Complete step by step solution:

We have been given that the product of $\left( \sec 2A-1 \right)$ and $\left( \csc 3A-1 \right)$ is 0. We now assume that $x=\sec 2A$ and $y=\csc 3A$. Thus the expression can be reduced to an equation in x and y given as $\left( x-1 \right)\left( y-1 \right)=0$.
We know that the solution of any equation of the form $\left( x-a \right)\left( y-b \right)=0$ is given by
$x=a$ and $y=b$. Using the same rule in the above equation,
we get $x=1$ and $y=1$.
Thus, $\sec 2A=1$.
Now, we know that the value of $\sec \theta =1$ for $\theta ={{0}^{\circ }}$. Thus, using this in the above result, we get
$\begin{align}
& 2A={{0}^{\circ }} \\
& \Rightarrow A={{0}^{\circ }} \\
\end{align}$

This is the value of A that is already given to us. Thus, the required other value of A comes from the other result that we have, which is $y=1$.
Thus, $\csc 3A=1$
Now, we know that the value of $\csc \theta =1$ for $\theta =\dfrac{\pi }{2}$ or ${{90}^{\circ }}$. Thus, using this in the above result, we get
$\begin{align}
& 3A={{90}^{\circ }} \\
& \Rightarrow A={{30}^{\circ }} \\
\end{align}$
Thus, the required other value of A is given by $A={{30}^{\circ }}$ or $A=\dfrac{\pi }{6}$.

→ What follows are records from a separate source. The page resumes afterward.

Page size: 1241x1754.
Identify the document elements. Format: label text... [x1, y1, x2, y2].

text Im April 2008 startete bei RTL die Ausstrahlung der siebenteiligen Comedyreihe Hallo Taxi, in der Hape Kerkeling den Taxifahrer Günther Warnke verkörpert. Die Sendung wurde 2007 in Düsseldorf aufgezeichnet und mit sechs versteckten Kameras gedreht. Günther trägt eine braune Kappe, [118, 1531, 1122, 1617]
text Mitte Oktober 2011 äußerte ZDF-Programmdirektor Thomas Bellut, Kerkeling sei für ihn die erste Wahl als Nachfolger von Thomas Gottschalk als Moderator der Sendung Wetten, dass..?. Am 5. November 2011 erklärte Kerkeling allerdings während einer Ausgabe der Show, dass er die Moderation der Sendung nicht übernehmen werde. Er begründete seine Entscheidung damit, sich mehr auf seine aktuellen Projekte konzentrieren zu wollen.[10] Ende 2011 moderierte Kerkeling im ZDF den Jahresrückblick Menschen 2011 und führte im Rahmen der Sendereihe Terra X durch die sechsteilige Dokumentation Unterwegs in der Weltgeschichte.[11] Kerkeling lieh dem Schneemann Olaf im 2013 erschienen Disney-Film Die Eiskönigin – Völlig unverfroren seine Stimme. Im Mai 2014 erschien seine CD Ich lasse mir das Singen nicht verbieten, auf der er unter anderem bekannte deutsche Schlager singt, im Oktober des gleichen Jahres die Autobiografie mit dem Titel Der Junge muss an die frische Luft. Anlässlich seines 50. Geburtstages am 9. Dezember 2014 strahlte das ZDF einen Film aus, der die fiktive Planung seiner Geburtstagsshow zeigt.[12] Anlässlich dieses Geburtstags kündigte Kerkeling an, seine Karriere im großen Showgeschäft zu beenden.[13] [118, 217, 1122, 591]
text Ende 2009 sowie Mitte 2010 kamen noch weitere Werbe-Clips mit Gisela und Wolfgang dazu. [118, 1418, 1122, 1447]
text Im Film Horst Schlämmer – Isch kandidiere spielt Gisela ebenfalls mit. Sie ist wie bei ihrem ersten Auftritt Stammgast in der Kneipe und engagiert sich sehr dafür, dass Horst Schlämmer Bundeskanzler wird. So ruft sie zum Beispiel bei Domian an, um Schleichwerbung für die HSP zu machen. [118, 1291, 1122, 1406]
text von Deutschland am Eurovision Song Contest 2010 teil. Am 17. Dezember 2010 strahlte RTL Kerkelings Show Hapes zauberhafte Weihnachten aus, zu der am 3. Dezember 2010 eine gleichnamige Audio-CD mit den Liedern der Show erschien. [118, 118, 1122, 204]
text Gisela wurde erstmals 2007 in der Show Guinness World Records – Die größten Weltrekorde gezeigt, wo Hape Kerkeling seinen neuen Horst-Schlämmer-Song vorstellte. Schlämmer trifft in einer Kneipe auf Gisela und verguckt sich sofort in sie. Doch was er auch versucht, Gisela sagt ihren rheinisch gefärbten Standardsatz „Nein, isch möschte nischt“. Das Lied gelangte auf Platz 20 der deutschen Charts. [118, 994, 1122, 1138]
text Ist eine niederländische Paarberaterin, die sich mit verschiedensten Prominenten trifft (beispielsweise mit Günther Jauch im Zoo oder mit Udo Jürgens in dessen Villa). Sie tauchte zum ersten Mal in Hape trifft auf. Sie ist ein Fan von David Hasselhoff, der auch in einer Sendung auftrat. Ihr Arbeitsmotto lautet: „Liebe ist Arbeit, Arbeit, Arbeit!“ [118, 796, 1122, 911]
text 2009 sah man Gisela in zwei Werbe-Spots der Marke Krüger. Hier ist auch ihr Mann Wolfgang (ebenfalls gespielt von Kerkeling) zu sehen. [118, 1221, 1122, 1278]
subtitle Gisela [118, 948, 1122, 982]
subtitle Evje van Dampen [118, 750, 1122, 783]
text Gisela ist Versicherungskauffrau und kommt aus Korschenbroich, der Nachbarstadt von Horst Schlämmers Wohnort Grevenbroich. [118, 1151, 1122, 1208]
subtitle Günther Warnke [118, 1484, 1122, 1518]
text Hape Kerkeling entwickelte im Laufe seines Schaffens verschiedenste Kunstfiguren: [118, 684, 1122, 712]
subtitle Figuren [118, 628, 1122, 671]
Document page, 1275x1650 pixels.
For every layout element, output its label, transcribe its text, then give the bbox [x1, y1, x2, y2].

Note: The equations formed, $\sec 2A=1$ and $\csc 3A=1$, can have numerous solutions known as general values of A. But the fact, given to us that one value of A is ${{0}^{\circ }}$ indicates that we are essentially talking about the principal values of A, which are the values lying in between 0 and $\pi $. The question is to be solved keeping this in mind and hence, choosing only the principal value of A.